- _TASK PROMPT_: Leaving out the pictures, please reproduce exactly and only the lines from the one that contains "The Bigger Picture" through the last line below.

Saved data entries

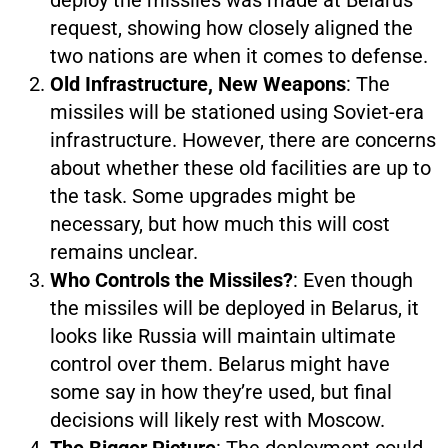
request, showing how closely aligned the
two nations are when it comes to defense.
Old Infrastructure, New Weapons
: The
missiles will be stationed using Soviet-era
infrastructure. However, there are concerns
about whether these old facilities are up to
the task. Some upgrades might be
necessary, but how much this will cost
remains unclear.
Who Controls the Missiles?
: Even though
the missiles will be deployed in Belarus, it
looks like Russia will maintain ultimate
control over them. Belarus might have
some say in how they’re used, but final
decisions will likely rest with Moscow.
The Bigger Picture
: The deployment could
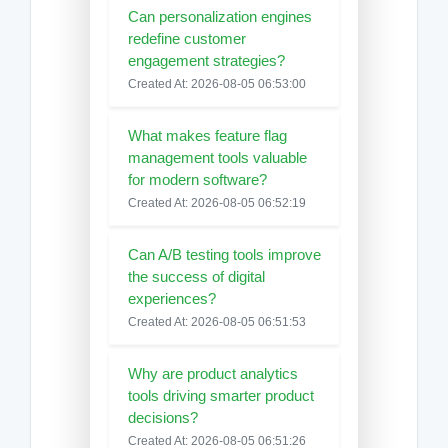
Can personalization engines
redefine customer
engagement strategies?
Created At: 2026-08-05 06:53:00
What makes feature flag
management tools valuable
for modern software?
Created At: 2026-08-05 06:52:19
Can A/B testing tools improve
the success of digital
experiences?
Created At: 2026-08-05 06:51:53
Why are product analytics
tools driving smarter product
decisions?
Created At: 2026-08-05 06:51:26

- _EXERCISE SOLUTION_:
The Bigger Picture
: The deployment could
Can personalization engines
redefine customer
engagement strategies?
Created At: 2026-08-05 06:53:00
What makes feature flag
management tools valuable
for modern software?
Created At: 2026-08-05 06:52:19
Can A/B testing tools improve
the success of digital
experiences?
Created At: 2026-08-05 06:51:53
Why are product analytics
tools driving smarter product
decisions?
Created At: 2026-08-05 06:51:26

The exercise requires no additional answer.